Deploying with model and tensor parallelism

subhalingamd opened this issue 4 months ago · comments

Hello,

Could you provide guidance on implementing model and tensor parallelism in a deployment setting, such as with NVIDIA Triton Inference Server?

While it worked when running in script mode, as described here, I'm uncertain how to make the process listen to requests and do inference as they come.

Minh-Thuc · Answer 1 · Tue Apr 02 2024 16:07:40 GMT+0800 (China Standard Time)

I haven't built yet a service with this feature. But the idea is that you create a service as the normal mode while keeping all the implementation of the server in the main process by checking:

if ctranslate2.MpiInfo.getCurRank() == 0:
...

Then instead of running a service with a command, you can run it with mpirun. It depends your own goal and your environment that you have to deploy to set up the network following the guidance of mpi.

Subhalingam D · Answer 2 · Thu Apr 04 2024 21:49:03 GMT+0800 (China Standard Time)

Hi @minhthuc2502, thanks for the quick response.

This would require calling the inference function inside the if ctranslate2.MpiInfo.getCurRank() == 0 block, right? In which case, I think the other processes don't receive the data itself. I tried this but it just keeps waiting.

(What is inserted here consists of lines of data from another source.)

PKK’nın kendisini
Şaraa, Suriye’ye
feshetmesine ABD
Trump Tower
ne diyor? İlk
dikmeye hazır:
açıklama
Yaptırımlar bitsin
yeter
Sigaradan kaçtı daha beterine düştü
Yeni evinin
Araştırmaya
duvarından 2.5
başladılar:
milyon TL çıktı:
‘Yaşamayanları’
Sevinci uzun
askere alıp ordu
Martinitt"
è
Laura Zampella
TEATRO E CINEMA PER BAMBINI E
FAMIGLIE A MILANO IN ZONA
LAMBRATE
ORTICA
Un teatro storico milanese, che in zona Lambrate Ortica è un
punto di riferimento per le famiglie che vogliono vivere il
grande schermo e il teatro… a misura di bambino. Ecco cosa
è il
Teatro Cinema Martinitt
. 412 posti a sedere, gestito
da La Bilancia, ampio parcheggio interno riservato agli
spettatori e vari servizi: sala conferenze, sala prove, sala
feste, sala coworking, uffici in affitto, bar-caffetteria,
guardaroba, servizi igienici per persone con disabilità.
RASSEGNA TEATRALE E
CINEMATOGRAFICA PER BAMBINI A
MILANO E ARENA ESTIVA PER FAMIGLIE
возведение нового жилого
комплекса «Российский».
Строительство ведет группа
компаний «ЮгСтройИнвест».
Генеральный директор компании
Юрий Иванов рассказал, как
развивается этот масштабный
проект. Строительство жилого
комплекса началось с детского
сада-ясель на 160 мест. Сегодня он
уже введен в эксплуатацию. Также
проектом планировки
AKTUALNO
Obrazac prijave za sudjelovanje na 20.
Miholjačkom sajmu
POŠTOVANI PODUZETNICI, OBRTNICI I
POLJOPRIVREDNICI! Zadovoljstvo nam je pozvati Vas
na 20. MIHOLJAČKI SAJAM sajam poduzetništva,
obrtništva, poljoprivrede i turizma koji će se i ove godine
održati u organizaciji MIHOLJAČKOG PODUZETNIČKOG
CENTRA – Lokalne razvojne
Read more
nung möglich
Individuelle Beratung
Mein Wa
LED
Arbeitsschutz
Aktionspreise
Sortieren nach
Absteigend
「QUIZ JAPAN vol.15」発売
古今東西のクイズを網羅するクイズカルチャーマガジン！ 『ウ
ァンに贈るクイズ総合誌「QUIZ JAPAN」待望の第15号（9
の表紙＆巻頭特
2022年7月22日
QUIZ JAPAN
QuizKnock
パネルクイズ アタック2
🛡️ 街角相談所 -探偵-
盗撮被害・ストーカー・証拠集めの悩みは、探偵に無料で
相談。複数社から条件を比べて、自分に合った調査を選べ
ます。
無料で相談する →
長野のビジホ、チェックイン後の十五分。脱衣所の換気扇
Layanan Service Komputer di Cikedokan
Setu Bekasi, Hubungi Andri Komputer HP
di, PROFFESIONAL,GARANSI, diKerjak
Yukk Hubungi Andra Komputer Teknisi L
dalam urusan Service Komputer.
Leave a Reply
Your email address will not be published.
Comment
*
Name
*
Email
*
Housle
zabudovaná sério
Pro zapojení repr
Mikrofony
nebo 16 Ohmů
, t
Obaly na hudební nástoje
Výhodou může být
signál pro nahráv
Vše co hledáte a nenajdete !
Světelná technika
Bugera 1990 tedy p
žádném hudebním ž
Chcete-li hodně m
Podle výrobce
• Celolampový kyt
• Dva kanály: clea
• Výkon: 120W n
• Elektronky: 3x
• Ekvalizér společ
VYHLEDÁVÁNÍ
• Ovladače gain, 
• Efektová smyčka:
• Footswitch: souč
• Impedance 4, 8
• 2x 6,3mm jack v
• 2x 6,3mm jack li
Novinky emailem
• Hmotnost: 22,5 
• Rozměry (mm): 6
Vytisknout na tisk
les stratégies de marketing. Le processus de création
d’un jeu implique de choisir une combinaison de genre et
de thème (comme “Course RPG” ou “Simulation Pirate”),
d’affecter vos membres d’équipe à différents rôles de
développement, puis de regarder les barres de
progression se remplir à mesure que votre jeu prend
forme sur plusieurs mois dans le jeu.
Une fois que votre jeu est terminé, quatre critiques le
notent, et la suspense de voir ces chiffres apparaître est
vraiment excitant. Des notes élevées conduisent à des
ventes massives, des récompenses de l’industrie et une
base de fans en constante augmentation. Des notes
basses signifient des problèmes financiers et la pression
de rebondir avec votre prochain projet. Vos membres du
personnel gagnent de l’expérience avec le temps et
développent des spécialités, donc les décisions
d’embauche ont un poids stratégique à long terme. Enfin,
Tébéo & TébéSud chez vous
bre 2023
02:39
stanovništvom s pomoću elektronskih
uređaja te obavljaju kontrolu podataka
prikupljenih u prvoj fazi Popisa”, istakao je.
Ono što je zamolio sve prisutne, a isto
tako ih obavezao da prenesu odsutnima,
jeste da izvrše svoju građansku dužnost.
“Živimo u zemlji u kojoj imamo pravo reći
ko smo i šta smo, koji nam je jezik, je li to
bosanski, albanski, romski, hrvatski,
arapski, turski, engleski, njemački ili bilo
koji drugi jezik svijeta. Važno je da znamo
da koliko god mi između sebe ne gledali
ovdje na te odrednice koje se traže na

I am adding a very simplified workflow/pseudo-code below.

import ctranslate2
import transformers

generator = ctranslate2.Generator(..., tensor_parallel=True)
tokenizer = transformers.AutoTokenizer.from_pretrained(...)

def inference(text):
    start_tokens = tokenizer.convert_ids_to_tokens(tokenizer.encode(text))
    results = generator.generate_batch([start_tokens], ...)
    return results

if ctranslate2.MpiInfo.getCurRank() == 0:
    ...

    text = ...
    results = inference(text)

    ...

Things work fine without the if ctranslate2.MpiInfo.getCurRank() == 0 block and when run as a script.

Please let me know if this is different from what you had suggested. Thanks.

Minh-Thuc · Answer 3 · Thu Apr 04 2024 23:34:16 GMT+0800 (China Standard Time)

You have to run inference function in all processes and then only get the result from the first process:

import ctranslate2
import transformers

generator = ctranslate2.Generator(..., tensor_parallel=True)
tokenizer = transformers.AutoTokenizer.from_pretrained(...)

def inference(text):
    start_tokens = tokenizer.convert_ids_to_tokens(tokenizer.encode(text))
    results = generator.generate_batch([start_tokens], ...)
    return results

result = inference(text)
if ctranslate2.MpiInfo.getCurRank() == 0:
    ...

    Handle result 

    ...

Subhalingam D · Answer 4 · Thu May 02 2024 15:14:46 GMT+0800 (China Standard Time)

Thank you for the assistance. I'm closing the issue since I've managed to get it working.